A day after declaring a digital dollar a “high priority project,” Federal Reserve Chairman Jerome Powell said this will be “an important year” for the creation of a U.S. central bank digital currency.
Speaking before the House Financial Services Committee on Feb. 24, Powell said 2021 “is going to be the year that we engage with the public pretty actively” on the digital dollar project. He added that there are still significant technical challenges to be met, as well as major policy decisions to be made, before the U.S. decides if it wants to create a digital dollar.
This still leaves the U.S. far behind other economic powerhouses when it comes to the creation of a digital currency (CBDC).
China’s digital yuan is not only fully approved, it is far along in the testing process, having been used by tens of thousands of citizens in lotteries held in several major cities in which merchants were ready to accept the digital currency. And just today, the governor of the Reserve Bank of India said the central bank is “very much in the game” in getting ready to launch a central bank digital currency.

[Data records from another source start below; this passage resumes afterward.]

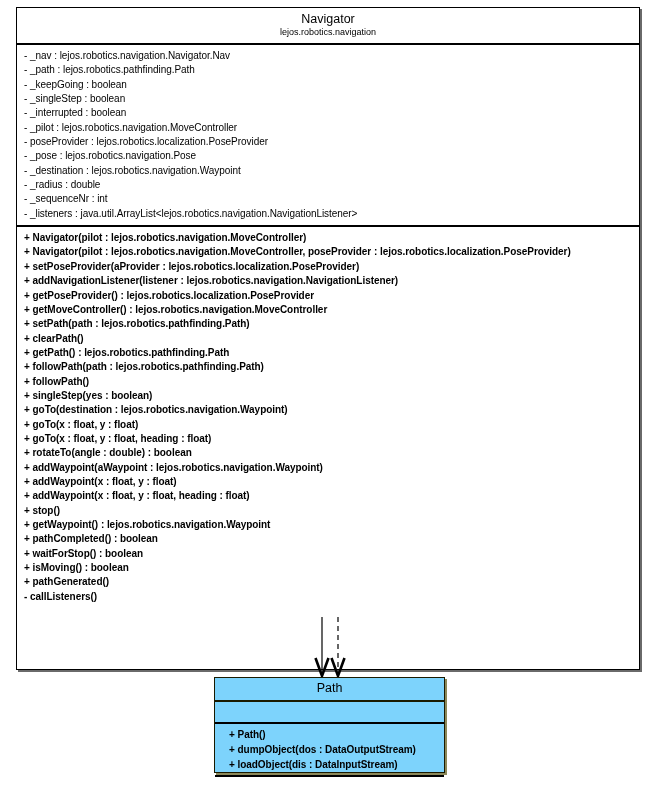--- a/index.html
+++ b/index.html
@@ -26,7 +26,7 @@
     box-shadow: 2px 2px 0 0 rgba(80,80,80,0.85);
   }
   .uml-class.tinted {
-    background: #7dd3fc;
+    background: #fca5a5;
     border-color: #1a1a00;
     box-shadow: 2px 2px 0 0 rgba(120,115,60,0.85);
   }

In November, European Central Bank President Christine Lagarde said she had “a hunch” that a digital euro would be coming in two to four years.
Powell’s tune has changed dramatically over the past two years. In November 2019, he called a digital dollar pointless, adding that the country did not need a digital currency. By October 2020, he was saying, “it’s more important for the United States to get [a digital dollar] right than it is to be first, given the dollar’s important role globally.”
That changed again on Tuesday, Feb. 23, when he said during a Senate Banking Committee hearing that the Fed is “looking carefully, very carefully, at the question of whether we should issue a digital dollar,” according to Forbes.
Treasury Secretary Janet Yellen kicked off this week’s digital dollar theme on Monday, telling attendees of the Dealbook/DC Policy Project that it could mean “faster, safer and cheaper payments.” But, she also expressed serious concerns about a CBDC’s impact on banks, financial stability, and money laundering.